Have a blessed Thanksgiving!  And don't eat too much!

last of the pears but best recipe yet!

So last weekend I picked the last 40 lbs of pears. The wind was blowing hard and they were falling quickly.  The pears get bruised if they hit the ground so I picked all the rest to save as many as I could.
After making plenty of Ginger pear marmalade and pear mince meat for pies and pork chops I needed something else to do with bulk amounts of pears.
I don't know if you knew it or not but I make the BEST banaana bread in the world.  So I thought I would try to alter the recipe and make pear almond bread.  Steve doesn't like the taste of almond flavoring so I adapted the recipe I made to have just a hint of almond flavor.  This is the best breakfast bread yet!
Here is the recipe: It yeilds 2 regular loaves or 6 mini loaves (I like the William-Sonoma gold loaf pans)
Pear Almond Bread
2 sticks butter, softened to room temp
2 cups sugar in the raw, or 1 cup white and 1 cup brown
4 fresh duck eggs, if you don't have any use 5 fresh chicken eggs
4 cups organic bartlett pears, peeled, cored and sliced, about 6 medium pears
1 cup greek yogurt (plain of course)
3 cups flour
1/4 cup flax seed
2 tsp kosher salt
2 tsp baking soda
1 tsp vanilla
4 drops (and I mean only 4 drops of almond extract)
1/4 cup of natural sliced almonds
Cream butter & sugar until fluffy.  Add 1 egg at a time and beat well.  Add pears, yogurt, vanilla & almond extract and beat well.  Batter should be light and fluffy with chunks of pears.
Sift dry ingredients together and slowly add to batter with mixer on low.  Watch out!
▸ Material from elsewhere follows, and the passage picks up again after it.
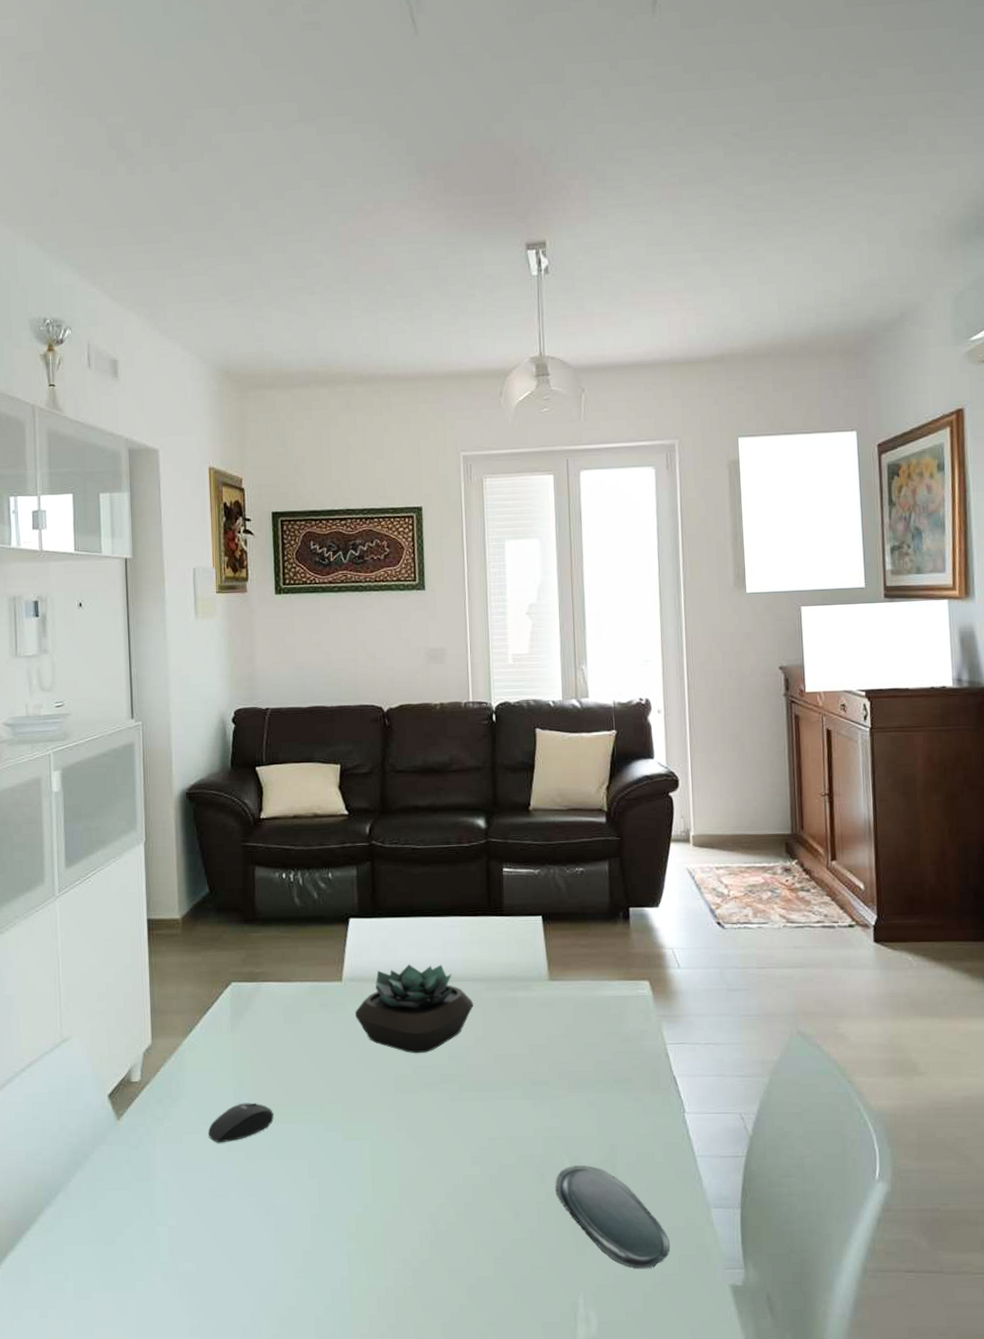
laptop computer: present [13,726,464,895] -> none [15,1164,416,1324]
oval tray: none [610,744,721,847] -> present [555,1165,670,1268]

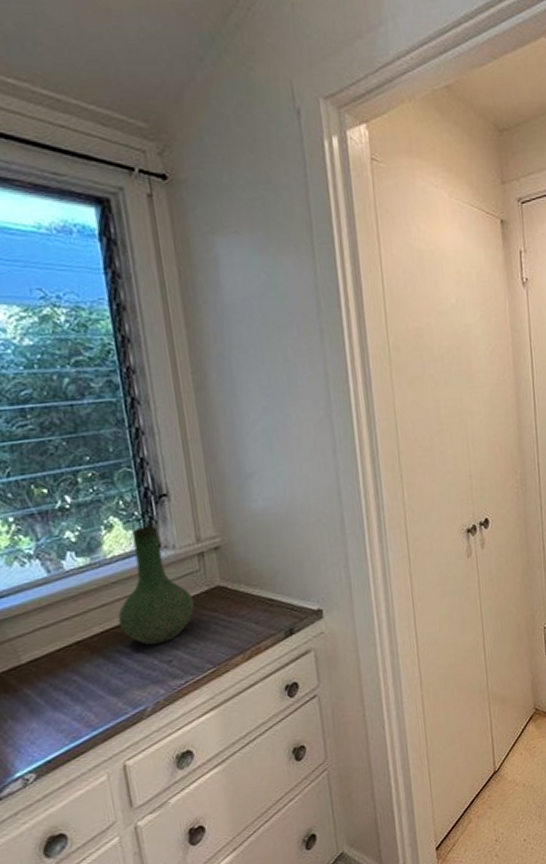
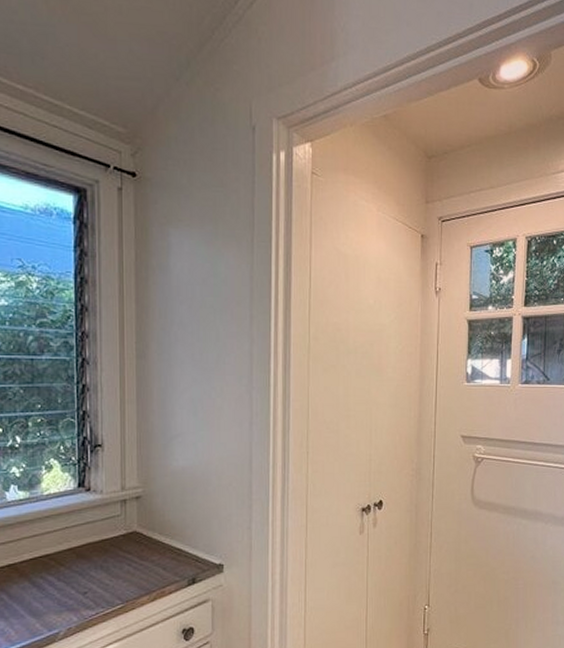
vase: present [118,525,195,646] -> none [46,471,112,576]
The flour flies if you have the mixer on too high.
When well blended divide batter among loaf pans.  Sprinkle sliced almonds on top and bake.
Full loaf size 55 minutes, small loaf pans 35 minutes at 350 degrees.  Cool on a rack.

Wednesday, November 7, 2012

Italian night-yummy

After weeks of having no italian food I was craving a good spagetti & meatballs.  But with not enough time between processing my pears and bedtime, I settled on sweet sausage sauce on fettucini with  a garden salad of butter lettuce, mustard greens, radishes (don't throw away those green tops use them in the recipe below) and my last two garden tomatoes with crumbled blue cheese and vinaigrette.
I sauted the sweet italian suasage (I bought home made- lower fat at the local store)with two cloves of fresh garlic, minced, 1 cup of radish greens, chooped to bite size and sauted for 5 minutes until greens were wilted and sausage was browned. Added 1/4 cup red wine and  simmered until wine is reduced and almost gone while scraping the bits off the bottom of the pan.  Then added a restaurant brand of spagetti sauce with sausage & cheese and simmered for 10 more minutes. Of course you want to be sipping a glass of the nice red wine while doing this.   Ready to mix with 1 lb. of fettucini.  Yummy! And the sweet smell of italian food lingers in the kitchen.